Иван, зажмурившись, крепко обнял Семёна.

Горница, где скончался Васятка, была в беспорядке, всюду разбросаны глиняные козлята и коровки, которыми он играл, умирая, стояли, покосившись набок, его сапожки, а рядом с ними валялся обкусанный пряничек со следами маленьких Васяткиных зубов. Лампада у божницы освещала слабым светом лики.

Впервые за долгое время Иван посмотрел в лицо старшему брату: оно почернело и вытянулось, и глаза на нём стали непривычно большими, пустыми, словно незрячими.

   — Ведь первенец, Ванюша, первенец, — шептал он. — Надежда моя на продолжение.

   — Ещё родите, — пообещал Иванчик.

Брат утёр лицо подолом рубахи, бессмысленно закачался, уткнув руки меж колен.

   — Предчувствие мрачное у меня, Ваньча, изведётся род мой.

   — Да ты что, Сёма!

   — Скорее бы в Орду уехать, — с мукой сказал Семён.

Глава шестая

1

Отец торопил с отъездом — успеть пробиться по Москве-реке до Оки, затем до Волги, пока не наступила летняя межень с отмелями и перекатами, пока остатки полой воды не скатились ещё в Хвалынское море.

Караван состоял из дюжины лодий и насад, оснащённых парусами, на каждом судне кормчий, осначий и четыре пары вёсельников. Два насада — лодии с навесами и нарощенными бортами — для княжичей и их слуг, ещё два — для бояр, один, оборудованный под походную церковь, — для духовенства. Остальные лодии — под разнообразную кладь: провизию и поминки, что раздаривать придётся не только в Сарае, но и в пути алчным ордынским стражникам и таможникам.

   — Запоминай, где что лежит, что кому предназначено, не перепутай, — поучал отец. — В той лодии, где клетка с барсом, всё для Узбека и его жён. Считай: двадцать кусков золотой парчи, шитый золотом и драгоценными каменьями пояс для сабли, алмазная жуковина на золотом блюде, четыре конских оголовья, непростые оголовья — для царских выездов. В этом коробе сорок сороков отборных соболей, по двадцать пар в каждом сороке, — это от меня кесарю. А в этом коробе — мотри, не перепутай! — сорока подкладочных соболей для ханских вельмож. Для жён Узбека всё отдельно укладено. Старшей хатуни поднесёшь вот эту большую жемчужину на блюде, покрытом алой тафтой. Тут вот для хатуней перстни и посуда, оправленная в золото и серебро.
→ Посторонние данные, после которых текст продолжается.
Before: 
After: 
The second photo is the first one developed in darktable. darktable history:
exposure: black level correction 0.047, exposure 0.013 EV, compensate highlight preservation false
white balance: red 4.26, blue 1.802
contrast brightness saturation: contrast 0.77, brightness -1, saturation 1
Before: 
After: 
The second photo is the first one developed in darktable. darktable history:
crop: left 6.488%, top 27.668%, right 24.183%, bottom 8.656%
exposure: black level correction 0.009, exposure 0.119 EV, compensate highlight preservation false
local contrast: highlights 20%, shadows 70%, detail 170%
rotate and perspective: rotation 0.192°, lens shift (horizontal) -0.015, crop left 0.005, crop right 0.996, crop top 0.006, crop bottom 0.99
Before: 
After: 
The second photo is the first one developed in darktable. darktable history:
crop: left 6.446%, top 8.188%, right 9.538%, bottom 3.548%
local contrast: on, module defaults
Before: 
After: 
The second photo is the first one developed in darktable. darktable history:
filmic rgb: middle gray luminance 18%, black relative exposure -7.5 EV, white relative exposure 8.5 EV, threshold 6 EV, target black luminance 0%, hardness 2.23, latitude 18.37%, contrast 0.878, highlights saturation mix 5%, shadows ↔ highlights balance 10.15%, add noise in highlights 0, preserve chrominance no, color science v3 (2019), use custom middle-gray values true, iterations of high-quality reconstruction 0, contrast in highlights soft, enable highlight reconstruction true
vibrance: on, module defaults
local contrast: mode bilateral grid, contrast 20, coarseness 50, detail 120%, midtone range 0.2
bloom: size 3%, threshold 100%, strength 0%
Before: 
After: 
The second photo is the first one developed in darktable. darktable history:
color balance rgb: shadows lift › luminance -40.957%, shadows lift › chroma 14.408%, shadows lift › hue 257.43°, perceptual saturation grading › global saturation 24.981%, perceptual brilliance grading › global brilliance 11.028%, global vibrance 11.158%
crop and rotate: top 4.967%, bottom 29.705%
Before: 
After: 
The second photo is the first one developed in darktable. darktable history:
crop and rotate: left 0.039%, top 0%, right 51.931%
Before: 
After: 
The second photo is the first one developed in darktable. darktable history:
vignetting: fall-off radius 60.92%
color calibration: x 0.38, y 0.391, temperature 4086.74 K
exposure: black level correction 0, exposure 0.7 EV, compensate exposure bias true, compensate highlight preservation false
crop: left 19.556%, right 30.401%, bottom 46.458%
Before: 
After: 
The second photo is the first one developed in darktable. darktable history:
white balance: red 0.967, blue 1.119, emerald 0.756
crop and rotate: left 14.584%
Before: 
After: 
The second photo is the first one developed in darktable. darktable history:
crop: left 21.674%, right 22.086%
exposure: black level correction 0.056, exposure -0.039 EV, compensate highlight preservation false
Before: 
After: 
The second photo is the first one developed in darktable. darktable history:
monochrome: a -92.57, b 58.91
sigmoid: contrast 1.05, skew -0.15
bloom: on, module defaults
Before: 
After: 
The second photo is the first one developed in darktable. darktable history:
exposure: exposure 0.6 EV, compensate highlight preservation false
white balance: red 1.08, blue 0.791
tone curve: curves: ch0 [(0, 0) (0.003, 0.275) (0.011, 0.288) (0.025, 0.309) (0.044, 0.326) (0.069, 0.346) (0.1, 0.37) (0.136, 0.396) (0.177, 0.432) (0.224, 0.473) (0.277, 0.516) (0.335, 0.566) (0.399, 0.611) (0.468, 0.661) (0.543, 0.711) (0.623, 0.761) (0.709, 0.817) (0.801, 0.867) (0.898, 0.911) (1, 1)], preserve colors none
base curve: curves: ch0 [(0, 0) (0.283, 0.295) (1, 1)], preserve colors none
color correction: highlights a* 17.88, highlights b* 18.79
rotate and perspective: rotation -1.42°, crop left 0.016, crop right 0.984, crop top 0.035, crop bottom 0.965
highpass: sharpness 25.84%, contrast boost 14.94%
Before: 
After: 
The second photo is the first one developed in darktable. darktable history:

В особых сундуках грузили на другие лодии поминки для стражников, таможников, толмачей — лисьи и беличьи шкурки, разнообразную утварь, сукна, бочки и бочата с медами и пивом.

За казну с царским выходом — очередной данью хану — ответствен дьяк Кострома.

   — Глаз не спускай, за каждую гривну головой отвечаешь! — ещё и ещё раз грозил ему великий князь.

Семён приглядчиво следил за действиями отца, внимал его словам, но про себя иной раз думал: «Шибко скопидомен да скряжлив батя. Не зря Калитой окличили». Когда дело дошло до припасов дорожной снеди, отец уж не скупился, но, напротив, уговаривал Семёна побольше грузить всякого брашна.

   — Хватит нам на день четверть коровы, — считал Семён, но отец решительно возражал:

   — Нет, в дороге много харчей уходит. Считай, полкоровы ежедневно. А опричь того по две овцы, по шесть кур, по два гуся, по одному зайцу, четыре фунта масла, столько же соли, ведро уксуса, на каждого по куриному яйцу в день. Хлебов сорок или сорок пять... Как запас кончится, будете прикупать.

Продукты укладывали в лодии-ледники, накрывали и сверху льдом, затем соломой и досками. Бочки с пивами и медами привязывали на осмолённых днищах намертво, чтобы они не перекатывались, если случится на реке волнение.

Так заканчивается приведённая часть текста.